The task: Reproduce every row below word for word, but leave the pictures out of your answer.

Records shown:
========================================================================

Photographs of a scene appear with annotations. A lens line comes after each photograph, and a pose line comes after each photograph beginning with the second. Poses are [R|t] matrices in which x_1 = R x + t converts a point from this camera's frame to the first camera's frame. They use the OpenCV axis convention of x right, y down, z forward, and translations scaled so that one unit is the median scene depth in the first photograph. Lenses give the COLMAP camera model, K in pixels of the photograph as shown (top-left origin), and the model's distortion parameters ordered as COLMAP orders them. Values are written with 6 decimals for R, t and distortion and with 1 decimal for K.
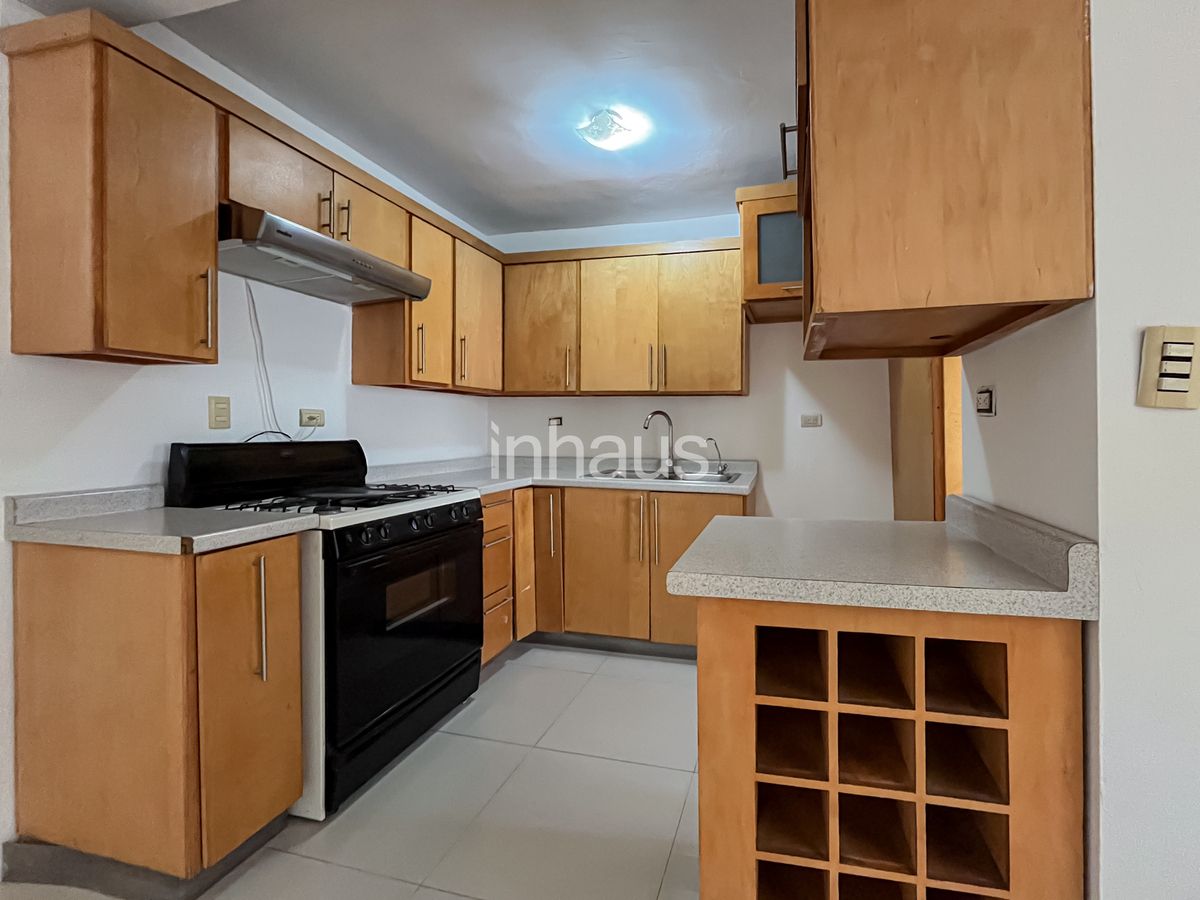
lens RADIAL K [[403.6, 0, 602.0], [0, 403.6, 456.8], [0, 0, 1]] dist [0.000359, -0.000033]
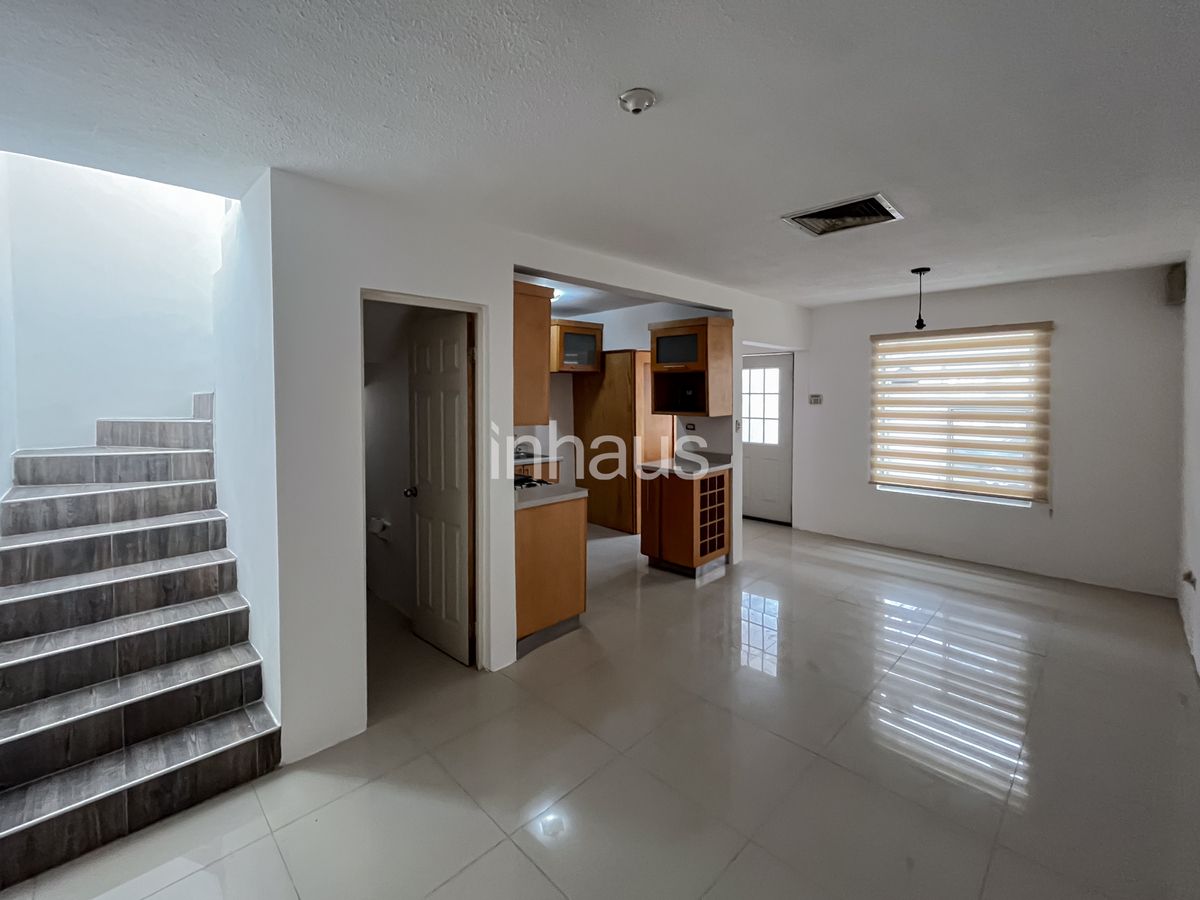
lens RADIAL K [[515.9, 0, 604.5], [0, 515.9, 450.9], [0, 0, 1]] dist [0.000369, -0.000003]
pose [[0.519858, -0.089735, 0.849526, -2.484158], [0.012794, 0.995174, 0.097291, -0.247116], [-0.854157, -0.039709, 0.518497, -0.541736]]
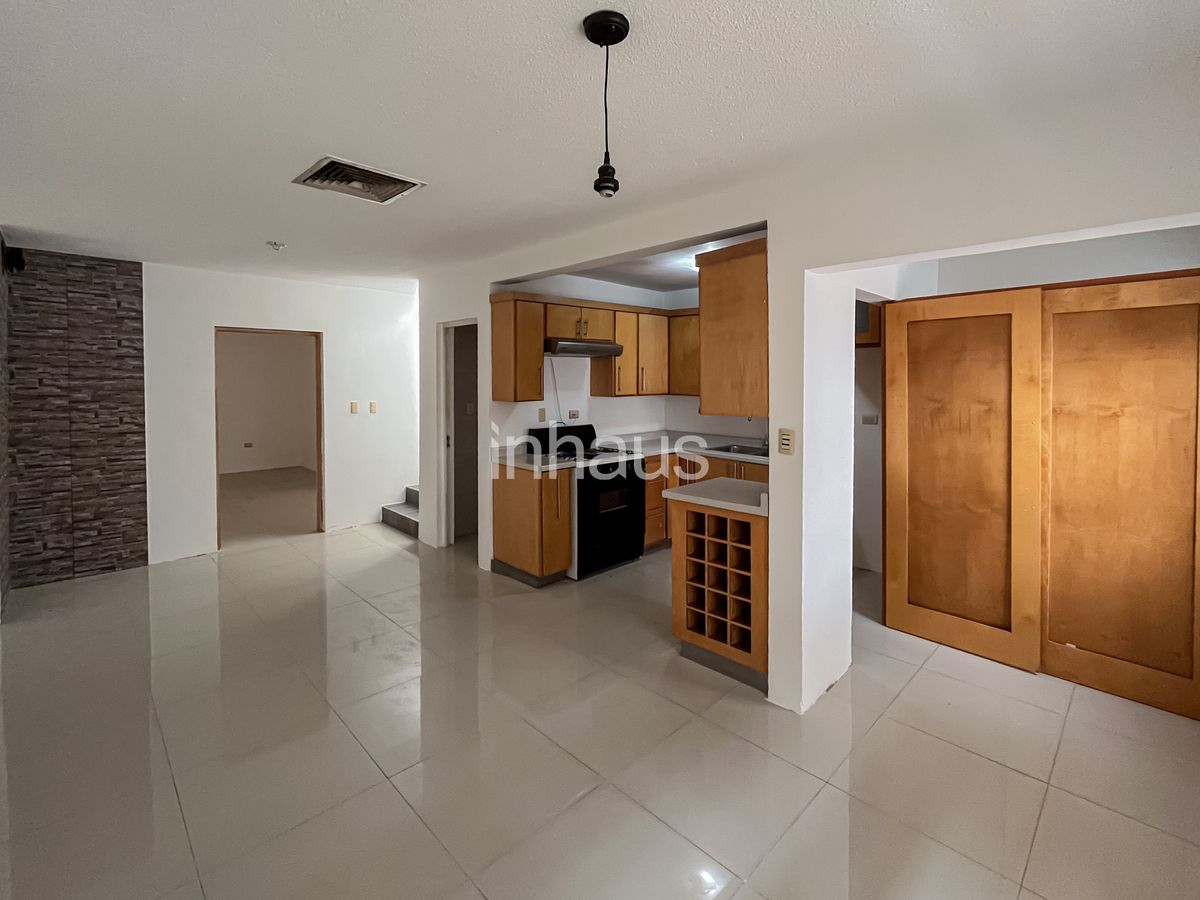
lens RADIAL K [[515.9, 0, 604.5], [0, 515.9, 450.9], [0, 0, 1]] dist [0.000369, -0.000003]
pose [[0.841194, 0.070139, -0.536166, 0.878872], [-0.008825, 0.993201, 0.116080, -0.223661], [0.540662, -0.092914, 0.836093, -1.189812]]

========================================================================

Your solution:
Photographs of a scene appear with annotations. A lens line comes after each photograph, and a pose line comes after each photograph beginning with the second. Poses are [R|t] matrices in which x_1 = R x + t converts a point from this camera's frame to the first camera's frame. They use the OpenCV axis convention of x right, y down, z forward, and translations scaled so that one unit is the median scene depth in the first photograph. Lenses give the COLMAP camera model, K in pixels of the photograph as shown (top-left origin), and the model's distortion parameters ordered as COLMAP orders them. Values are written with 6 decimals for R, t and distortion and with 1 decimal for K.
lens RADIAL K [[403.6, 0, 602.0], [0, 403.6, 456.8], [0, 0, 1]] dist [0.000359, -0.000033]
lens RADIAL K [[515.9, 0, 604.5], [0, 515.9, 450.9], [0, 0, 1]] dist [0.000369, -0.000003]
pose [[0.519858, -0.089735, 0.849526, -2.484158], [0.012794, 0.995174, 0.097291, -0.247116], [-0.854157, -0.039709, 0.518497, -0.541736]]
lens RADIAL K [[515.9, 0, 604.5], [0, 515.9, 450.9], [0, 0, 1]] dist [0.000369, -0.000003]
pose [[0.841194, 0.070139, -0.536166, 0.878872], [-0.008825, 0.993201, 0.116080, -0.223661], [0.540662, -0.092914, 0.836093, -1.189812]]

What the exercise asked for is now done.